→ DATA BELOW:
[Start of Attachment]
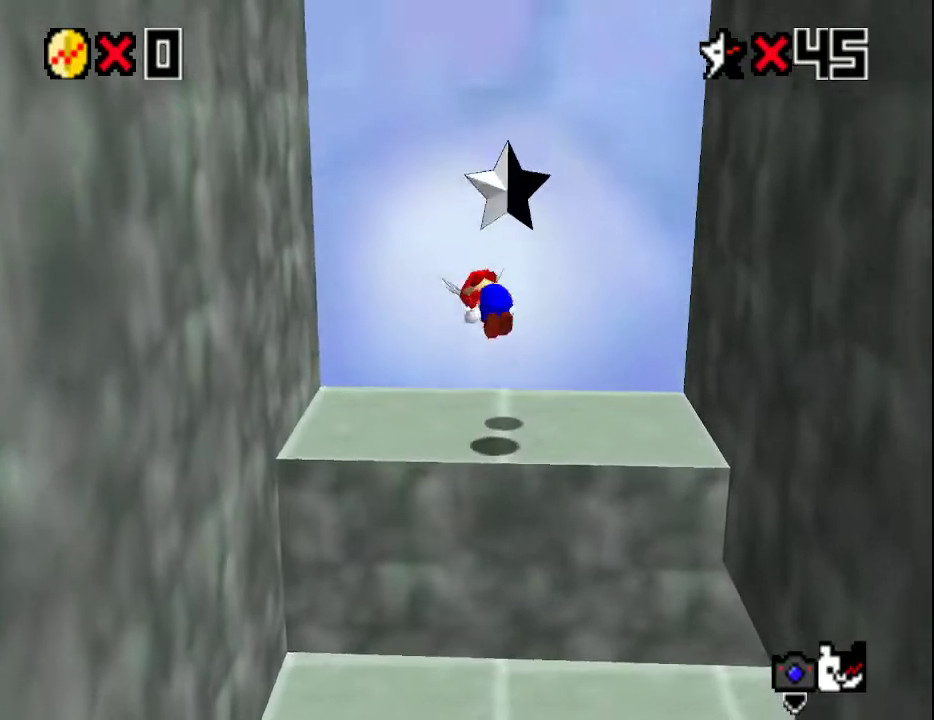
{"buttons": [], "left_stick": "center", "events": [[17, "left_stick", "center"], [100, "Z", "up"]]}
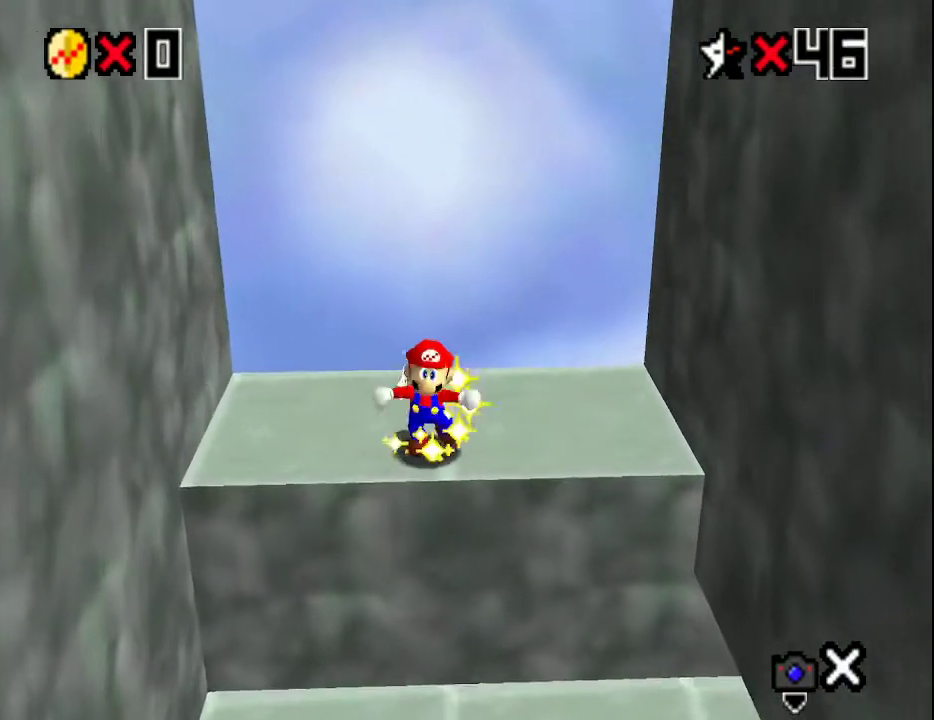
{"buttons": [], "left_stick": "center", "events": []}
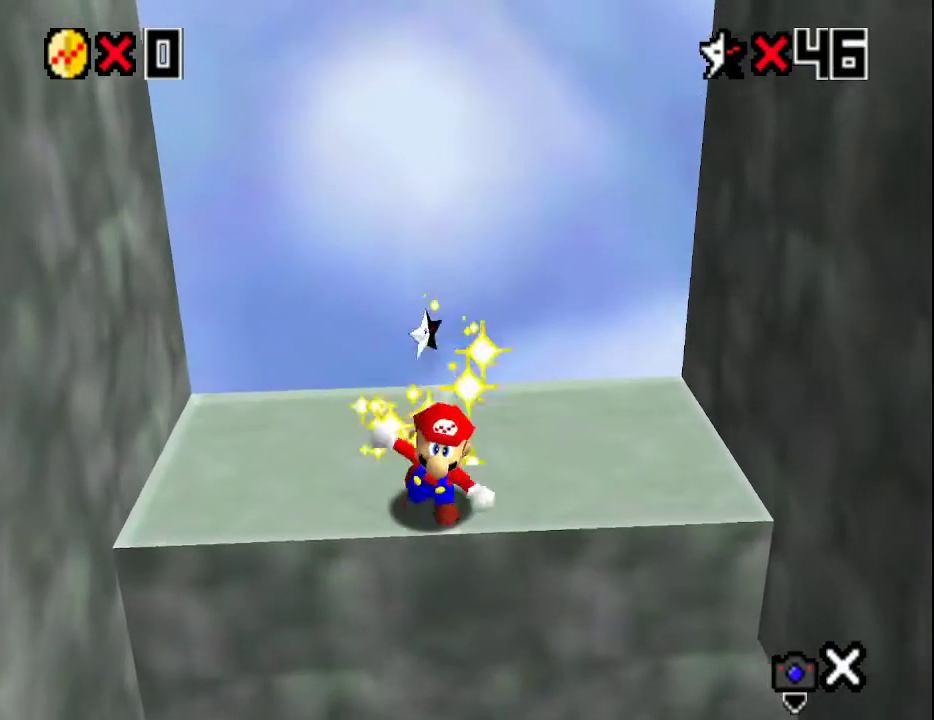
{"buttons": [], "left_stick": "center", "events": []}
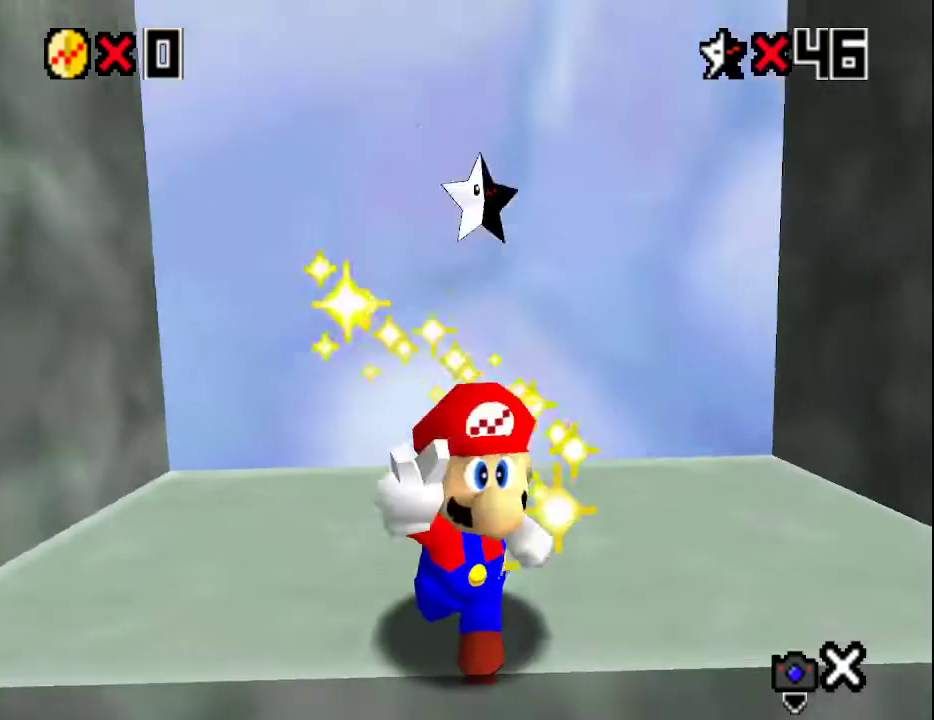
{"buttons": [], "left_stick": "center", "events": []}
[End of Attachment]
→ WHAT THIS TASK INVOLVES: Would you repeat the material exactly, keeping out any pictures?

→ SOLUTION TO THIS PROBLEM:
{"buttons": [], "left_stick": "center", "events": [[17, "left_stick", "center"], [100, "Z", "up"]]}
{"buttons": [], "left_stick": "center", "events": []}
{"buttons": [], "left_stick": "center", "events": []}
{"buttons": [], "left_stick": "center", "events": []}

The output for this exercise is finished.